** THE PROBLEM **
Print everything in the text on differential tuning from "We were arguing" down to "for that weight.", without changing a word.

** TEXT BLOCK **
:::::

We've all decided to agree that:
+ = toe in
and
- = Toe out

This is how the diagram is layed out in game.
True to life? We've stopped caring or arguing.
 
I think it's that, if I don't mess with something :

On front traction wheels
Initial Torque
0..5.........60..100
<------------------>
understeer oversteer


Accel sensitivity
0..5.........60..100
<------------------>
oversteer understeer


Decel sensitivity (engine brake's "strength", don't yell at me Rotary :) )
0..5.........60..100
<------------------>
oversteer understeer



On rear traction wheels
Initial Torque
0..5.........60..100
<------------------>
understeer oversteer


Accel sensitivity
0..5.........60..100
<------------------>
understeer oversteer


Decel sensitivity
0..5.........60..100
<------------------>
oversteer understeer





We were arguing about how it locks. That's just a problem of perception I think.


What about AWD cars?

- Jeramy
 
A lot also depends on driving style; one tune doesn't suit all drivers.

No time for experimenting. I buy the LSD, but leave it alone with default settings.

I switch up suspension ratios depending whether front engined or rear engined car-I ask myself with each car-where is the weight going when braking and accelerating: hiher setting where the weight will be and the control needed for that weight.

:::::

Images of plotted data
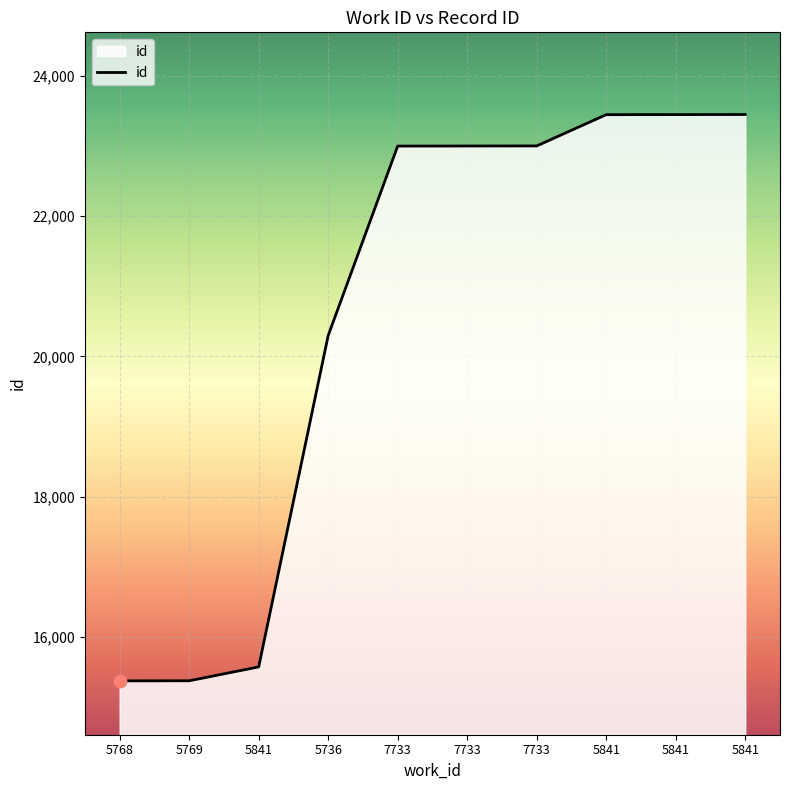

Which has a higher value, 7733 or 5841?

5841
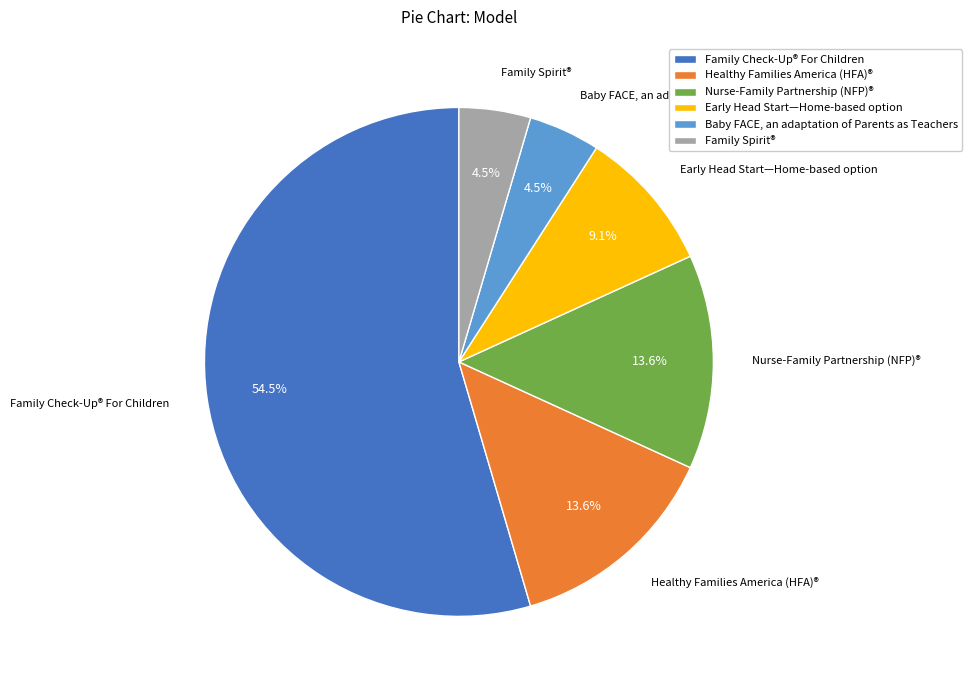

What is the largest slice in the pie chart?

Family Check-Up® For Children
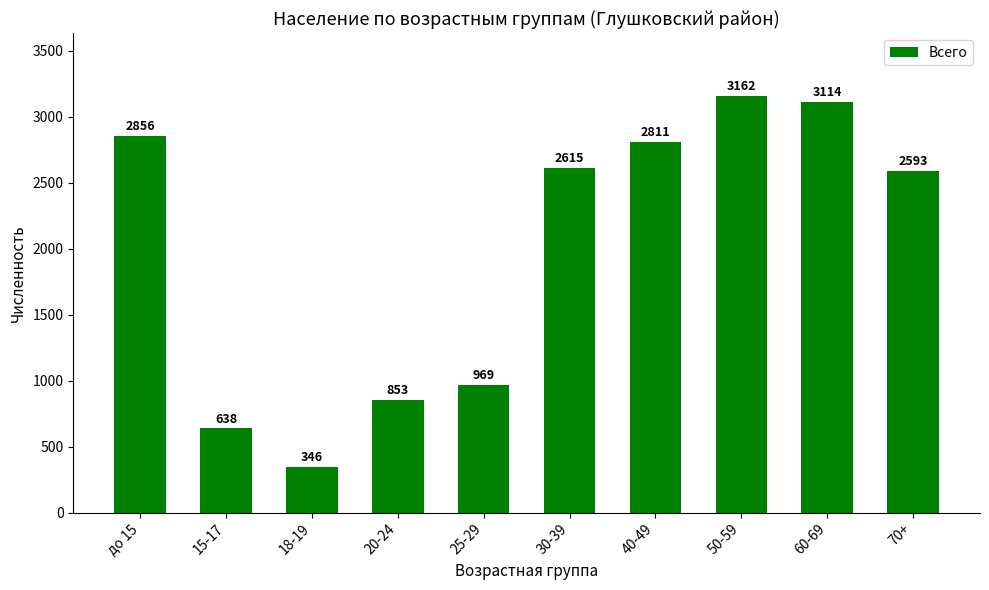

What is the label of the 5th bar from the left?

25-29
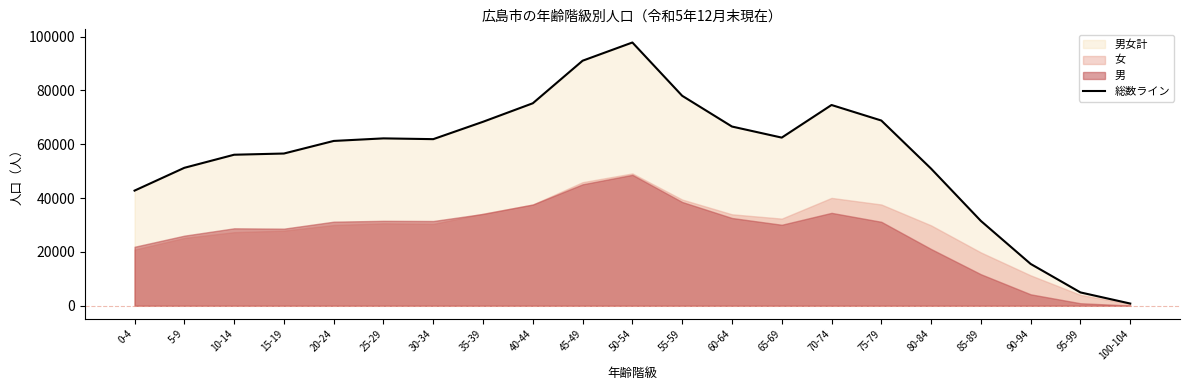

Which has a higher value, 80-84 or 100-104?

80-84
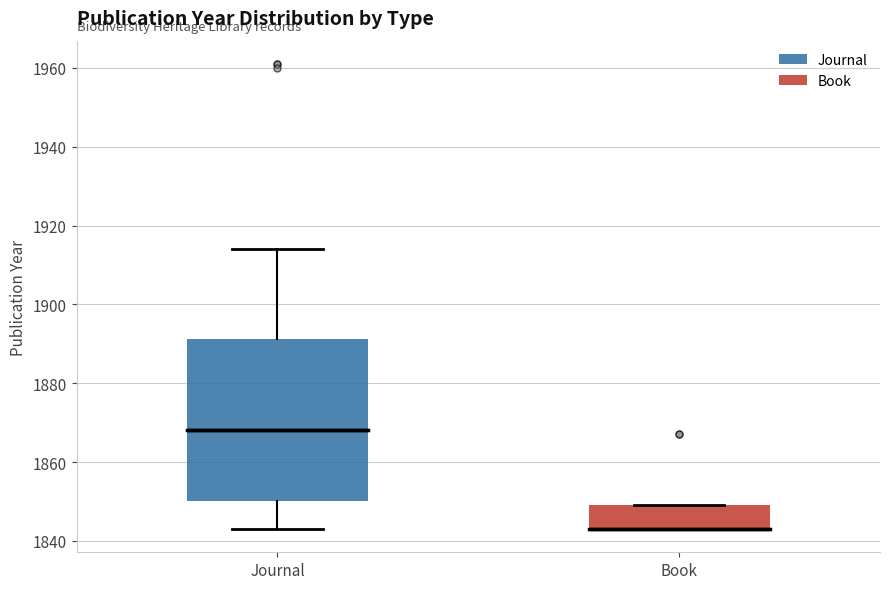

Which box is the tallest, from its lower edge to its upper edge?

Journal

:::::

** RESPONSE BELOW **
We were arguing about how it locks. That's just a problem of perception I think.


What about AWD cars?

- Jeramy
 
A lot also depends on driving style; one tune doesn't suit all drivers.

No time for experimenting. I buy the LSD, but leave it alone with default settings.

I switch up suspension ratios depending whether front engined or rear engined car-I ask myself with each car-where is the weight going when braking and accelerating: hiher setting where the weight will be and the control needed for that weight.